> **AIM OF THE TASK**:
Please write out all of the records below exactly as they appear.

● ● ● ● ● ● ●

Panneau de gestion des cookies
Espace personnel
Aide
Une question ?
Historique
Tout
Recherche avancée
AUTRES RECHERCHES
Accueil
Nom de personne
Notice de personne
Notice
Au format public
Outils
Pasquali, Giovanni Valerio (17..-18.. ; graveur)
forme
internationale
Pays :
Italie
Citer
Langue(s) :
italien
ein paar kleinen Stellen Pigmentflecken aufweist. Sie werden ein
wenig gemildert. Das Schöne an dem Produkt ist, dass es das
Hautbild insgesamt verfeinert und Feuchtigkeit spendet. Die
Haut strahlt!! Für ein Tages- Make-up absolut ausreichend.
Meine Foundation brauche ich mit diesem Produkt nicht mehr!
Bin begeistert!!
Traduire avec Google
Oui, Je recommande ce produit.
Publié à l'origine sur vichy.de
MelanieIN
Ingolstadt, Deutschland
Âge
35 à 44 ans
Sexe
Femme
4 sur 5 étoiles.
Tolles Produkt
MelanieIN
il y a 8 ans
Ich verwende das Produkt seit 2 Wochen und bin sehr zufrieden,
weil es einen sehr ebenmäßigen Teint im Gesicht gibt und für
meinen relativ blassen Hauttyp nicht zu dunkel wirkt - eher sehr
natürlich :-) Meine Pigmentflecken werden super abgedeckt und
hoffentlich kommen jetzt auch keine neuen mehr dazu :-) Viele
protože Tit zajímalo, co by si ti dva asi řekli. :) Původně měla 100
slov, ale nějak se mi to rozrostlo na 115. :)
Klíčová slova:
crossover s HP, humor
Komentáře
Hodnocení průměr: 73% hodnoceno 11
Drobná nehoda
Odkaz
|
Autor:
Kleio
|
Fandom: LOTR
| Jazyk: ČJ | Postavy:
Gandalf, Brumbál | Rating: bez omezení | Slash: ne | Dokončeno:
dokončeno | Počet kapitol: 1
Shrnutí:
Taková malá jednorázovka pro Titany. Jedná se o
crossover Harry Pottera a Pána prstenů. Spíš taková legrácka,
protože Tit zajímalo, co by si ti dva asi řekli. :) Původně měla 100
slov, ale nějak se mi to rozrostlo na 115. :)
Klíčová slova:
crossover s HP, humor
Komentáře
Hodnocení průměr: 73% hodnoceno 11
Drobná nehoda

● ● ● ● ● ● ●

> **WRITTEN RESPONSE**:
Panneau de gestion des cookies
Espace personnel
Aide
Une question ?
Historique
Tout
Recherche avancée
AUTRES RECHERCHES
Accueil
Nom de personne
Notice de personne
Notice
Au format public
Outils
Pasquali, Giovanni Valerio (17..-18.. ; graveur)
forme
internationale
Pays :
Italie
Citer
Langue(s) :
italien
ein paar kleinen Stellen Pigmentflecken aufweist. Sie werden ein
wenig gemildert. Das Schöne an dem Produkt ist, dass es das
Hautbild insgesamt verfeinert und Feuchtigkeit spendet. Die
Haut strahlt!! Für ein Tages- Make-up absolut ausreichend.
Meine Foundation brauche ich mit diesem Produkt nicht mehr!
Bin begeistert!!
Traduire avec Google
Oui, Je recommande ce produit.
Publié à l'origine sur vichy.de
MelanieIN
Ingolstadt, Deutschland
Âge
35 à 44 ans
Sexe
Femme
4 sur 5 étoiles.
Tolles Produkt
MelanieIN
il y a 8 ans
Ich verwende das Produkt seit 2 Wochen und bin sehr zufrieden,
weil es einen sehr ebenmäßigen Teint im Gesicht gibt und für
meinen relativ blassen Hauttyp nicht zu dunkel wirkt - eher sehr
natürlich :-) Meine Pigmentflecken werden super abgedeckt und
hoffentlich kommen jetzt auch keine neuen mehr dazu :-) Viele
protože Tit zajímalo, co by si ti dva asi řekli. :) Původně měla 100
slov, ale nějak se mi to rozrostlo na 115. :)
Klíčová slova:
crossover s HP, humor
Komentáře
Hodnocení průměr: 73% hodnoceno 11
Drobná nehoda
Odkaz
|
Autor:
Kleio
|
Fandom: LOTR
| Jazyk: ČJ | Postavy:
Gandalf, Brumbál | Rating: bez omezení | Slash: ne | Dokončeno:
dokončeno | Počet kapitol: 1
Shrnutí:
Taková malá jednorázovka pro Titany. Jedná se o
crossover Harry Pottera a Pána prstenů. Spíš taková legrácka,
protože Tit zajímalo, co by si ti dva asi řekli. :) Původně měla 100
slov, ale nějak se mi to rozrostlo na 115. :)
Klíčová slova:
crossover s HP, humor
Komentáře
Hodnocení průměr: 73% hodnoceno 11
Drobná nehoda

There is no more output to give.